Commenting on the report, Professor Georgina Mace FRS, Professor of Biodiversity and Ecosystems at University College London and Chair of the Royal Society Working Group on Human Resilience to Climate Change and Disasters said:
“The Working Group II report builds on the Working Group I report issued last year. WGI showed strong evidence for anthropogenic climate change and how this could unfold over this century. Climate change matters to people and societies primarily through the impacts it has on the environment and the weather, especially the intensity and variability over time of changes to heat and rainfall, and the impacts these have on our life support systems – a secure supply of food and freshwater, good health, security of life and livelihoods. This report examines these risks in order to support policy-making to reduce them.
“Early, proactive adaptation is likely to be more effective than later, reactive responses and more likely to enhance resilience as well as reducing risk. Because we are not well adapted now, dealing with current crises in an incremental manner may distract from making the substantial changes to infrastructure, food, water and energy systems that will be necessary. Also, in an uncertain environment, being able to learn while doing may be safer and cheaper, and reduce the risks of maladaptation. Enhancing resilience – the ability to withstand future shocks and stresses - is a step beyond adaptation and especially important to reduce the widening variation in risks and opportunities for people in different areas of the world. Recent progress in development in parts of Asia and Africa could stall if risks to large numbers of poor and vulnerable people are not averted.”

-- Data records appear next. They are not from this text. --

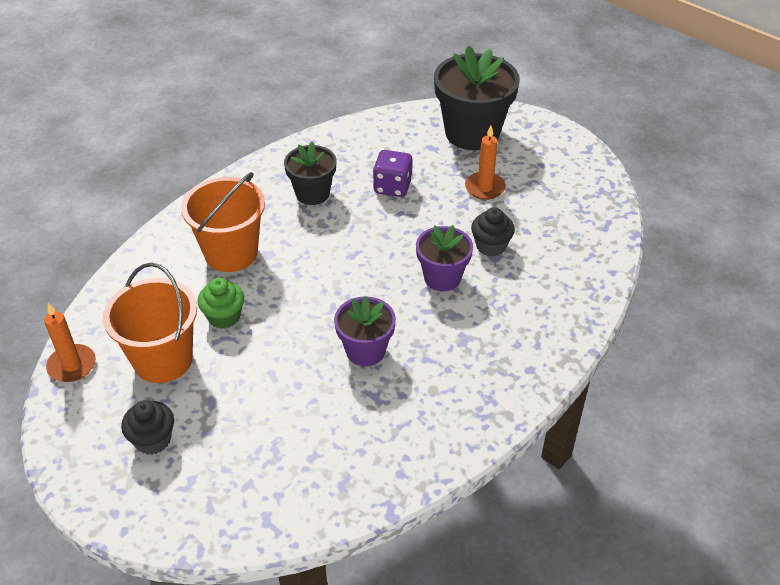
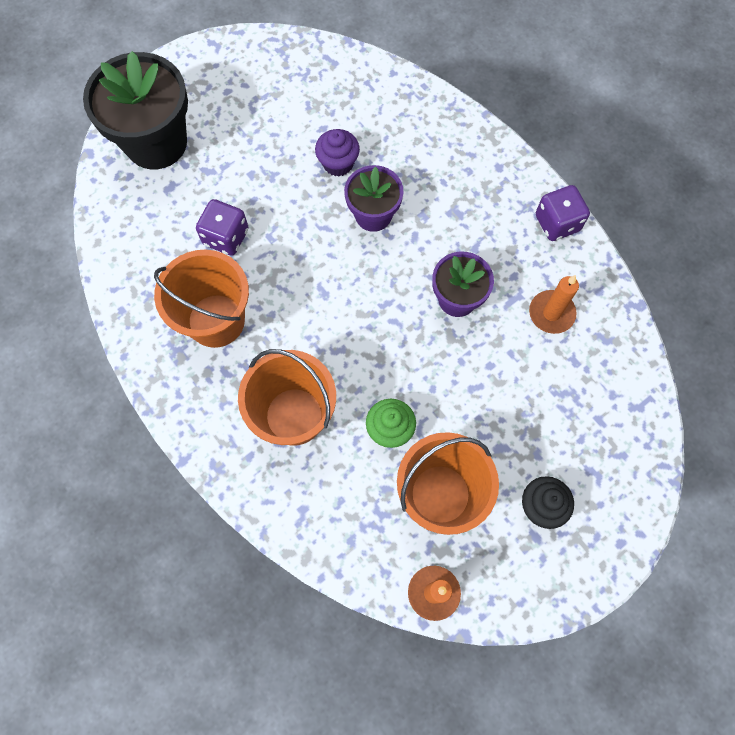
camera: 80 degrees left, 25 degrees up
(312, 193) = (216, 320): black flower pot -> orange bucket
(475, 427) = (557, 223): none -> purple dice
(485, 188) = (250, 150): orange candle -> orange candle (551, 313)
(491, 246) = (338, 163): black cupcake -> purple cupcake

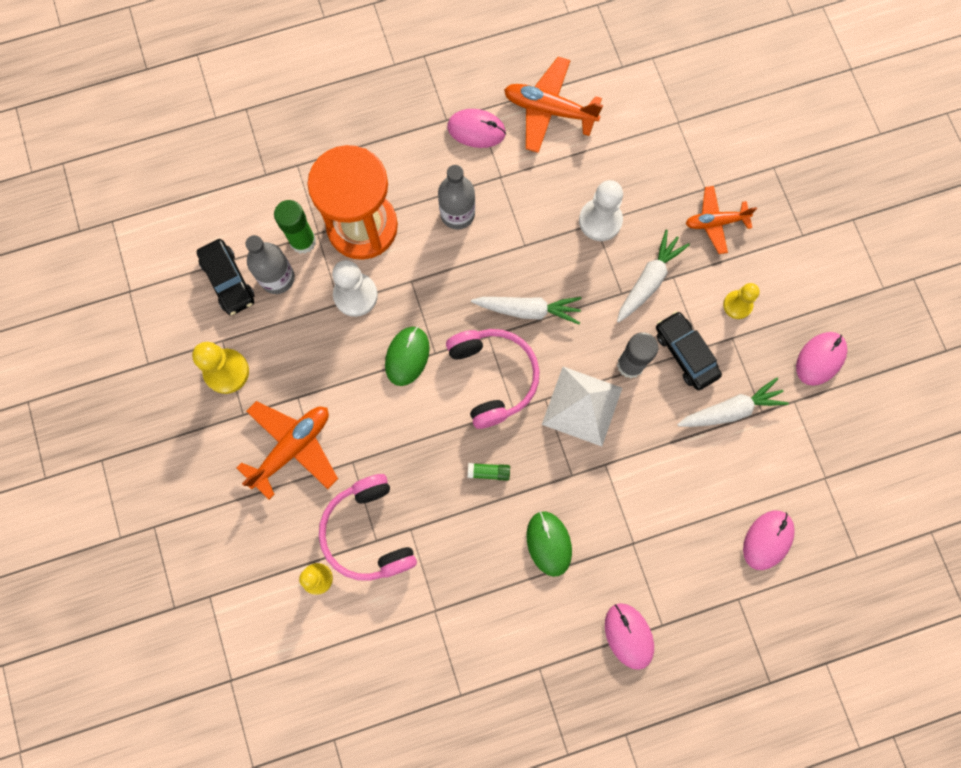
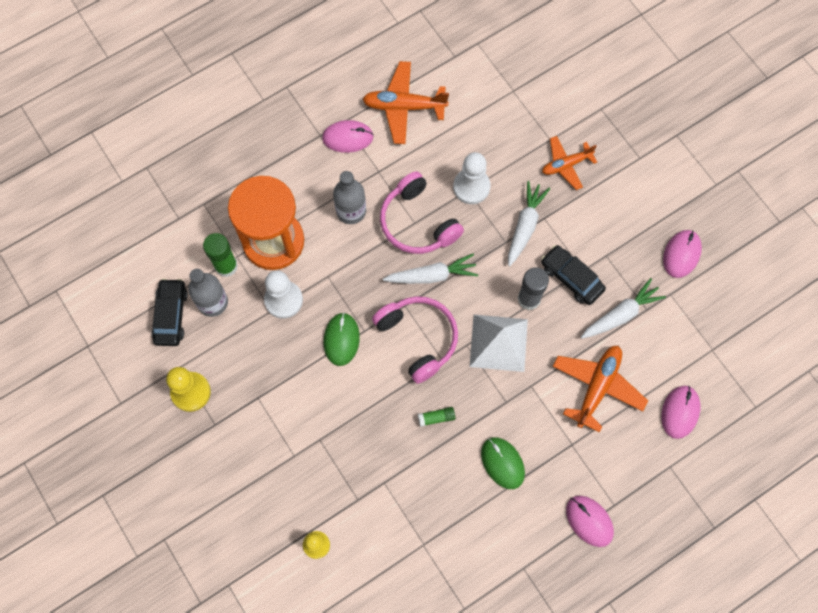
camera: 15 degrees left, 5 degrees down
(228, 280) = (171, 315): black car -> black car turned 135 degrees counterclockwise
(292, 448) = (265, 441): orange plane -> orange plane (597, 387)
(368, 532) = (349, 495): pink headphones -> pink headphones (417, 222)
(737, 305) = (602, 227): yellow pawn -> none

Professor Paul Bates, Professor of Hydrology & Head of the School of Geographical Sciences at the University of Bristol and member of the Royal Society Working Group on Human Resilience to Climate Change and Disasters said:
“This new report makes clear that the effects of climate change over the coming decades will be far reaching and will affect almost every aspect of our lives from food production, health, the economy to the environment. At the same time a growing global population that is increasingly urbanized and interconnected is making society more vulnerable and less resilient. There is also good evidence that climate-related hazards hit those living in poverty the hardest.
“A very important point made by the report is that reducing our exposure to current climate threats is a critical first step towards mitigating or adapting to future climate change. Current climate and its variability already pose very significant risks, of which the recent UK floods are a clear example. Coping with current threats is actually the first step in preparing for the future. We have good evidence that spending on disaster prevention is much more cost effective than spending on disaster clean up. This is a classic ‘no regrets’ strategy that can improve livelihoods and well being now and in the future.
“Whilst there are uncertainties associated with future climate change impacts, this report demonstrates an overwhelming scientific consensus about what we do, and do not, know well. Good statistical tools now exist to characterize uncertainty in future climate projections and to take optimal decisions given this imprecise knowledge. We are moving to a situation where we know more about future climate changes than we do about possible future societal changes and their impact on vulnerability, and that this needs to be a focus of work in the coming years."
Dr Bhaskar Vira, Director of the University of Cambridge Conservation Research Institute and member of the Royal Society Working Group on Human Resilience to Climate Change and Disasters said:
“One key message from this report is that the consequences of climate change will be very unequally distributed across the planet, with impacts likely to enhance the vulnerability of the most marginalised groups. The risks are particularly acute for those who are already in poverty, and will further undermine already stressed livelihood options for these populations, increase their exposure to hazards and negatively impact food security.
“The debate over climate change has to be sensitive to these distributional issues, as a focus on aggregate outcomes at a global scale usually hides these differentiated impacts. Our moral compass needs to focus on the injustice that results from the unequal exposure of people around the world to the risks of climate change, caused by the actions and lifestyles of those at the opposite end of the income distribution (both in their own countries, and internationally).
“A major collective effort from decision makers acting at local, national and global scales is needed to address the grossly unfair allocation of resources in relation to adaptive capacity, and the lack of adequate social protection and insurance measures in those parts of the world that have the largest populations at risk.”
The Royal Society report on Human Resilience to Climate Change and Disasters, to be completed later in 2014, will examine the actions that can reduce risk and enhance resilience. These include a range of engineered, technical, social, institutional and ecosystem-based solutions.